DAVID: I struggled a little bit. Did you not?
CALEB: Struggle? A little, but for every negative there’re three or four positives.
WAITRESS: Today’s specials are a Denver omelet and the chicken salad sandwich. Coffee?
DAVID: Do you know how to dive into a swimming pool?
CALEB: Sure.
DAVID: It’s something I’ve never learned to do.
CALEB: You can’t?
DAVID: I can sort of do it, but it’s basically a belly flop.
CALEB: You’ve never dove from a diving board?
DAVID: It’s embarrassing, but I’ve never learned.
CALEB: You just jump headfirst.
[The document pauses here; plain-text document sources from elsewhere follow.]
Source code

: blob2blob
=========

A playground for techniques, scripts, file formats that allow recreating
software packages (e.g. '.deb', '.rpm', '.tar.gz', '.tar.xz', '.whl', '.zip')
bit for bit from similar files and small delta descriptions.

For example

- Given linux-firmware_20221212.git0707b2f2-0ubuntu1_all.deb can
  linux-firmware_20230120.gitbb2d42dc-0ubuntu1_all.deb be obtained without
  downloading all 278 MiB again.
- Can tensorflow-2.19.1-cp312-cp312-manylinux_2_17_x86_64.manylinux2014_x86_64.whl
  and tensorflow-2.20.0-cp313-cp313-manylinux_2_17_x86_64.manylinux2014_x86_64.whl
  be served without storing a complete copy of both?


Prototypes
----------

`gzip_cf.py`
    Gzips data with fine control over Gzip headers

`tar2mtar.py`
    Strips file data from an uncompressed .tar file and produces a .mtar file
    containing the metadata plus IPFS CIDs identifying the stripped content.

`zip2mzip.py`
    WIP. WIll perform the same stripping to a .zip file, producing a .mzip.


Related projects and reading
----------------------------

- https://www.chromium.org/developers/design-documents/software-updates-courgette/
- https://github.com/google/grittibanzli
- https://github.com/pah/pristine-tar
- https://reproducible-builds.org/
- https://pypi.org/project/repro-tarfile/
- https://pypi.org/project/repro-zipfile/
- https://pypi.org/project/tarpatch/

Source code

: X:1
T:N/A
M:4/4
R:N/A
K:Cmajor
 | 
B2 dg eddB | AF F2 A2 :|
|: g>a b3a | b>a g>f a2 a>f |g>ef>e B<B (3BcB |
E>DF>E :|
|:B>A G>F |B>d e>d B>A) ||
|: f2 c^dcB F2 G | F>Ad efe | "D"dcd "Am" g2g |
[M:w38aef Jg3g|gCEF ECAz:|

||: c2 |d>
Let me show you a bungee jump.
DAVID: Computer’s yours.
CALEB: YouTube: Victoria Falls, Zimbabwe. Gimme a couple seconds. (plays video)
DAVID: Were you afraid?
CALEB: I was more afraid of chickening out.
DAVID: How do you get back up?
CALEB: A second person came down on a winch, latched onto me, and back up we went.
DAVID: Are you proud you did it? Did you learn something?
CALEB: Conquering fear—all that bullshit.
DAVID: How did you get to the moment where you jumped off?
CALEB: I’d made the choice the previous day, signed up, and paid ninety bucks. I imagined not doing it, and between the two, I had to jump. The guy counted down, “Five, four, three, two, bungee!”
DAVID: Can I see the bungee jump again?
CALEB: Sure. (replays)
DAVID: It’s hard to imagine what’s in your body, your heart—I don’t know how you control that. You must have felt so relieved. Were you just hanging there afterward?
CALEB: For about
five minutes, upside down, waiting for this guy to drop on the winch. The whole way back he told me about how they paid him a dollar a day to risk his life.
WAITRESS: Are we ready?
CALEB: Yes. I’ll have the Denver omelet.
WAITRESS: The cook has stopped serving breakfast.
CALEB: You want to see a video of [Terry’s sister] Tracy telling a dirty joke?
DAVID: What do you think?
CALEB: Okay, context: This is last May. We’re in Mexico for Tracy’s wedding and telling jokes at dinner.
YouTube video:
Caleb: Lights, camera, action.
Tracy: Why are girls so bad at math?
Jan (mother-in-law): Girls?
Tracy: (holds index finger two inches from her thumb) Because men keep telling them this is eight inches.
All: (laughter)
DAVID: Do Terry and Tracy get along?
CALEB: Best friends. Terry has three friends: her mom, her sister, and my sister. Tracy’s always over.
WAITRESS: (giving David the bill and credit card) Here you go. This one’s for us and this one can be your souvenir.
DAVID: Thanks a lot.
WAITRESS: You’re welcome a lot.
She leaves.
DAVID: So if we came into town for lunch again, or dinner, would this be where we go? I liked it. They’re really friendly.